Try it:
Arrange every line of the data below as a Markdown table with the columns "Row" and "Line," numbering each row. Leave out blank lines.

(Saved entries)
···
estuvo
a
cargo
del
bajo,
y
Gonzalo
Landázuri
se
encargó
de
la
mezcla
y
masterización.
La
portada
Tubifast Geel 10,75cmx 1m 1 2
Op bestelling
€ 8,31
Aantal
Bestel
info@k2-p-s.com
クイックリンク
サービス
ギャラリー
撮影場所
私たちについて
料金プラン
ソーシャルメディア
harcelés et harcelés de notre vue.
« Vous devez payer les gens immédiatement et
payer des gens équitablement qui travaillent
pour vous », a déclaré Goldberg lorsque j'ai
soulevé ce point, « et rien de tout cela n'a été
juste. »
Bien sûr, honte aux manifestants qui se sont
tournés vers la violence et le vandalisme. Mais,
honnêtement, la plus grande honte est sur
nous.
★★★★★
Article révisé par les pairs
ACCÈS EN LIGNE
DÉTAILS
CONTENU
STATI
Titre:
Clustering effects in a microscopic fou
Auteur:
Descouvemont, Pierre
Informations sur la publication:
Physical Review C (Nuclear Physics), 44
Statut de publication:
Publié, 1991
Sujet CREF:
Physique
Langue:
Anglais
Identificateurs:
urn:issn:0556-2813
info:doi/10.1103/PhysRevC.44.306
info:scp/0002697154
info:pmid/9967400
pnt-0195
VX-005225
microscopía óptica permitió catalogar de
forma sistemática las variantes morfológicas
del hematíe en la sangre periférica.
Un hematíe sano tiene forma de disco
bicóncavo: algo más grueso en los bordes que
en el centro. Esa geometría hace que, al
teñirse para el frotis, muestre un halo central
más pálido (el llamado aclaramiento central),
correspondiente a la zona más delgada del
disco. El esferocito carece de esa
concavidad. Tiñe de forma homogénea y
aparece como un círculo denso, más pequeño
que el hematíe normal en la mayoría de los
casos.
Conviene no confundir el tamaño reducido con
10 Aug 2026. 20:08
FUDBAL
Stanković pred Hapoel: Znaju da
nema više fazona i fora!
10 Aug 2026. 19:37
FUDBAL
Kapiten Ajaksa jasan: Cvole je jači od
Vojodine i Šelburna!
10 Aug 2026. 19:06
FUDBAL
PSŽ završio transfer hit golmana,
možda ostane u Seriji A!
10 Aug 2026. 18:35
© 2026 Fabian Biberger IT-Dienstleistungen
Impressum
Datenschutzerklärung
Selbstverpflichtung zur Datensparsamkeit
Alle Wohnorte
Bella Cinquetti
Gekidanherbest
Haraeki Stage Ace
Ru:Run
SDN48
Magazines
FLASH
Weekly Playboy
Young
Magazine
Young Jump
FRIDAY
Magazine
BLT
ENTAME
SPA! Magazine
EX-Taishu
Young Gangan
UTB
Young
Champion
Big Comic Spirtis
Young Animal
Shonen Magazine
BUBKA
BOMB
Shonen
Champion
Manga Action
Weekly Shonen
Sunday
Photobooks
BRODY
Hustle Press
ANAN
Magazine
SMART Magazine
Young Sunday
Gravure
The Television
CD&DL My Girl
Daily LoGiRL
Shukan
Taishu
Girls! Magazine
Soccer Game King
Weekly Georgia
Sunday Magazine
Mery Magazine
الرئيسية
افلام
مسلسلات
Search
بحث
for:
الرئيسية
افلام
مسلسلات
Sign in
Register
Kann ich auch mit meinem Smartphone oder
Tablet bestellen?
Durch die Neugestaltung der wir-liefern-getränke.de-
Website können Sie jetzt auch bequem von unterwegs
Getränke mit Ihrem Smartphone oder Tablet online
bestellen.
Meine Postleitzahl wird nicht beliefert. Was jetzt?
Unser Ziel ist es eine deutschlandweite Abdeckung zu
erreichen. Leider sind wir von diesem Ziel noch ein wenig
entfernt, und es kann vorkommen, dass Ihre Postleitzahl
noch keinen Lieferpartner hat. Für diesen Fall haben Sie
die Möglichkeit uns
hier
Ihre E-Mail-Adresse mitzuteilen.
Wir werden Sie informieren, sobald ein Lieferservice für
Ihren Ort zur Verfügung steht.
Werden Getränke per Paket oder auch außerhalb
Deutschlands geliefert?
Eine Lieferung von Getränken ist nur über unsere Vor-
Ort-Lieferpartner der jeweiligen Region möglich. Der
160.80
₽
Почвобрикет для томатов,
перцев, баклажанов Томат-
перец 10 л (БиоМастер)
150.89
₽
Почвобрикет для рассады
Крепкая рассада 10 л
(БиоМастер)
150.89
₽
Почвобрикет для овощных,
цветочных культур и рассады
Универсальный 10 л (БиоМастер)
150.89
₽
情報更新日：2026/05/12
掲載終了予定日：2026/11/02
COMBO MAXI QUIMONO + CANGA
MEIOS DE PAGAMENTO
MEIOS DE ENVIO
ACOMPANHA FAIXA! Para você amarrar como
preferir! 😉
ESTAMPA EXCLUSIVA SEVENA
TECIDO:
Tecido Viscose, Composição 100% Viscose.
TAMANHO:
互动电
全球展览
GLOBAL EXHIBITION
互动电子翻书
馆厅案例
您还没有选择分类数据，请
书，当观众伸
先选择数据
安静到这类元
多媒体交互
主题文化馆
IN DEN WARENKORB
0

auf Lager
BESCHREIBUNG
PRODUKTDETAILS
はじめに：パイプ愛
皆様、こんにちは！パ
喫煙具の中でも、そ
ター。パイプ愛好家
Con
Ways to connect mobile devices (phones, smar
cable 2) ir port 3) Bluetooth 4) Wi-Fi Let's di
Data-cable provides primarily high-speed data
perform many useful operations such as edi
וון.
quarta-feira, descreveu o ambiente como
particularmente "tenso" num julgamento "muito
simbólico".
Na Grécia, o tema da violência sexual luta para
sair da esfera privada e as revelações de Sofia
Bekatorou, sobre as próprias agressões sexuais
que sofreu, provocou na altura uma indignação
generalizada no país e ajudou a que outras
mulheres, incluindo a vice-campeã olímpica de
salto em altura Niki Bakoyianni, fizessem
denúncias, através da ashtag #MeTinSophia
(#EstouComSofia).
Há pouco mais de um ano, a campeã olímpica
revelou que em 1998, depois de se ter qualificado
···
Result of this exercise:
| Row | Line |
|---|---|
| 1 | estuvo |
| 2 | a |
| 3 | cargo |
| 4 | del |
| 5 | bajo, |
| 6 | y |
| 7 | Gonzalo |
| 8 | Landázuri |
| 9 | se |
| 10 | encargó |
| 11 | de |
| 12 | la |
| 13 | mezcla |
| 14 | y |
| 15 | masterización. |
| 16 | La |
| 17 | portada |
| 18 | Tubifast Geel 10,75cmx 1m 1 2 |
| 19 | Op bestelling |
| 20 | € 8,31 |
| 21 | Aantal |
| 22 | Bestel |
| 23 | info@k2-p-s.com |
| 24 | クイックリンク |
| 25 | サービス |
| 26 | ギャラリー |
| 27 | 撮影場所 |
| 28 | 私たちについて |
| 29 | 料金プラン |
| 30 | ソーシャルメディア |
| 31 | harcelés et harcelés de notre vue. |
| 32 | « Vous devez payer les gens immédiatement et |
| 33 | payer des gens équitablement qui travaillent |
| 34 | pour vous », a déclaré Goldberg lorsque j'ai |
| 35 | soulevé ce point, « et rien de tout cela n'a été |
| 36 | juste. » |
| 37 | Bien sûr, honte aux manifestants qui se sont |
| 38 | tournés vers la violence et le vandalisme. Mais, |
| 39 | honnêtement, la plus grande honte est sur |
| 40 | nous. |
| 41 | ★★★★★ |
| 42 | Article révisé par les pairs |
| 43 | ACCÈS EN LIGNE |
| 44 | DÉTAILS |
| 45 | CONTENU |
| 46 | STATI |
| 47 | Titre: |
| 48 | Clustering effects in a microscopic fou |
| 49 | Auteur: |
| 50 | Descouvemont, Pierre |
| 51 | Informations sur la publication: |
| 52 | Physical Review C (Nuclear Physics), 44 |
| 53 | Statut de publication: |
| 54 | Publié, 1991 |
| 55 | Sujet CREF: |
| 56 | Physique |
| 57 | Langue: |
| 58 | Anglais |
| 59 | Identificateurs: |
| 60 | urn:issn:0556-2813 |
| 61 | info:doi/10.1103/PhysRevC.44.306 |
| 62 | info:scp/0002697154 |
| 63 | info:pmid/9967400 |
| 64 | pnt-0195 |
| 65 | VX-005225 |
| 66 | microscopía óptica permitió catalogar de |
| 67 | forma sistemática las variantes morfológicas |
| 68 | del hematíe en la sangre periférica. |
| 69 | Un hematíe sano tiene forma de disco |
| 70 | bicóncavo: algo más grueso en los bordes que |
| 71 | en el centro. Esa geometría hace que, al |
| 72 | teñirse para el frotis, muestre un halo central |
| 73 | más pálido (el llamado aclaramiento central), |
| 74 | correspondiente a la zona más delgada del |
| 75 | disco. El esferocito carece de esa |
| 76 | concavidad. Tiñe de forma homogénea y |
| 77 | aparece como un círculo denso, más pequeño |
| 78 | que el hematíe normal en la mayoría de los |
| 79 | casos. |
| 80 | Conviene no confundir el tamaño reducido con |
| 81 | 10 Aug 2026. 20:08 |
| 82 | FUDBAL |
| 83 | Stanković pred Hapoel: Znaju da |
| 84 | nema više fazona i fora! |
| 85 | 10 Aug 2026. 19:37 |
| 86 | FUDBAL |
| 87 | Kapiten Ajaksa jasan: Cvole je jači od |
| 88 | Vojodine i Šelburna! |
| 89 | 10 Aug 2026. 19:06 |
| 90 | FUDBAL |
| 91 | PSŽ završio transfer hit golmana, |
| 92 | možda ostane u Seriji A! |
| 93 | 10 Aug 2026. 18:35 |
| 94 | © 2026 Fabian Biberger IT-Dienstleistungen |
| 95 | Impressum |
| 96 | Datenschutzerklärung |
| 97 | Selbstverpflichtung zur Datensparsamkeit |
| 98 | Alle Wohnorte |
| 99 | Bella Cinquetti |
| 100 | Gekidanherbest |
| 101 | Haraeki Stage Ace |
| 102 | Ru:Run |
| 103 | SDN48 |
| 104 | Magazines |
| 105 | FLASH |
| 106 | Weekly Playboy |
| 107 | Young |
| 108 | Magazine |
| 109 | Young Jump |
| 110 | FRIDAY |
| 111 | Magazine |
| 112 | BLT |
| 113 | ENTAME |
| 114 | SPA! Magazine |
| 115 | EX-Taishu |
| 116 | Young Gangan |
| 117 | UTB |
| 118 | Young |
| 119 | Champion |
| 120 | Big Comic Spirtis |
| 121 | Young Animal |
| 122 | Shonen Magazine |
| 123 | BUBKA |
| 124 | BOMB |
| 125 | Shonen |
| 126 | Champion |
| 127 | Manga Action |
| 128 | Weekly Shonen |
| 129 | Sunday |
| 130 | Photobooks |
| 131 | BRODY |
| 132 | Hustle Press |
| 133 | ANAN |
| 134 | Magazine |
| 135 | SMART Magazine |
| 136 | Young Sunday |
| 137 | Gravure |
| 138 | The Television |
| 139 | CD&DL My Girl |
| 140 | Daily LoGiRL |
| 141 | Shukan |
| 142 | Taishu |
| 143 | Girls! Magazine |
| 144 | Soccer Game King |
| 145 | Weekly Georgia |
| 146 | Sunday Magazine |
| 147 | Mery Magazine |
| 148 | الرئيسية |
| 149 | افلام |
| 150 | مسلسلات |
| 151 | Search |
| 152 | بحث |
| 153 | for: |
| 154 | الرئيسية |
| 155 | افلام |
| 156 | مسلسلات |
| 157 | Sign in |
| 158 | Register |
| 159 | Kann ich auch mit meinem Smartphone oder |
| 160 | Tablet bestellen? |
| 161 | Durch die Neugestaltung der wir-liefern-getränke.de- |
| 162 | Website können Sie jetzt auch bequem von unterwegs |
| 163 | Getränke mit Ihrem Smartphone oder Tablet online |
| 164 | bestellen. |
| 165 | Meine Postleitzahl wird nicht beliefert. Was jetzt? |
| 166 | Unser Ziel ist es eine deutschlandweite Abdeckung zu |
| 167 | erreichen. Leider sind wir von diesem Ziel noch ein wenig |
| 168 | entfernt, und es kann vorkommen, dass Ihre Postleitzahl |
| 169 | noch keinen Lieferpartner hat. Für diesen Fall haben Sie |
| 170 | die Möglichkeit uns |
| 171 | hier |
| 172 | Ihre E-Mail-Adresse mitzuteilen. |
| 173 | Wir werden Sie informieren, sobald ein Lieferservice für |
| 174 | Ihren Ort zur Verfügung steht. |
| 175 | Werden Getränke per Paket oder auch außerhalb |
| 176 | Deutschlands geliefert? |
| 177 | Eine Lieferung von Getränken ist nur über unsere Vor- |
| 178 | Ort-Lieferpartner der jeweiligen Region möglich. Der |
| 179 | 160.80 |
| 180 | ₽ |
| 181 | Почвобрикет для томатов, |
| 182 | перцев, баклажанов Томат- |
| 183 | перец 10 л (БиоМастер) |
| 184 | 150.89 |
| 185 | ₽ |
| 186 | Почвобрикет для рассады |
| 187 | Крепкая рассада 10 л |
| 188 | (БиоМастер) |
| 189 | 150.89 |
| 190 | ₽ |
| 191 | Почвобрикет для овощных, |
| 192 | цветочных культур и рассады |
| 193 | Универсальный 10 л (БиоМастер) |
| 194 | 150.89 |
| 195 | ₽ |
| 196 | 情報更新日：2026/05/12 |
| 197 | 掲載終了予定日：2026/11/02 |
| 198 | COMBO MAXI QUIMONO + CANGA |
| 199 | MEIOS DE PAGAMENTO |
| 200 | MEIOS DE ENVIO |
| 201 | ACOMPANHA FAIXA! Para você amarrar como |
| 202 | preferir! 😉 |
| 203 | ESTAMPA EXCLUSIVA SEVENA |
| 204 | TECIDO: |
| 205 | Tecido Viscose, Composição 100% Viscose. |
| 206 | TAMANHO: |
| 207 | 互动电 |
| 208 | 全球展览 |
| 209 | GLOBAL EXHIBITION |
| 210 | 互动电子翻书 |
| 211 | 馆厅案例 |
| 212 | 您还没有选择分类数据，请 |
| 213 | 书，当观众伸 |
| 214 | 先选择数据 |
| 215 | 安静到这类元 |
| 216 | 多媒体交互 |
| 217 | 主题文化馆 |
| 218 | IN DEN WARENKORB |
| 219 | 0 |
| 220 |  |
| 221 | auf Lager |
| 222 | BESCHREIBUNG |
| 223 | PRODUKTDETAILS |
| 224 | はじめに：パイプ愛 |
| 225 | 皆様、こんにちは！パ |
| 226 | 喫煙具の中でも、そ |
| 227 | ター。パイプ愛好家 |
| 228 | Con |
| 229 | Ways to connect mobile devices (phones, smar |
| 230 | cable 2) ir port 3) Bluetooth 4) Wi-Fi Let's di |
| 231 | Data-cable provides primarily high-speed data |
| 232 | perform many useful operations such as edi |
| 233 | וון. |
| 234 | quarta-feira, descreveu o ambiente como |
| 235 | particularmente "tenso" num julgamento "muito |
| 236 | simbólico". |
| 237 | Na Grécia, o tema da violência sexual luta para |
| 238 | sair da esfera privada e as revelações de Sofia |
| 239 | Bekatorou, sobre as próprias agressões sexuais |
| 240 | que sofreu, provocou na altura uma indignação |
| 241 | generalizada no país e ajudou a que outras |
| 242 | mulheres, incluindo a vice-campeã olímpica de |
| 243 | salto em altura Niki Bakoyianni, fizessem |
| 244 | denúncias, através da ashtag #MeTinSophia |
| 245 | (#EstouComSofia). |
| 246 | Há pouco mais de um ano, a campeã olímpica |
| 247 | revelou que em 1998, depois de se ter qualificado |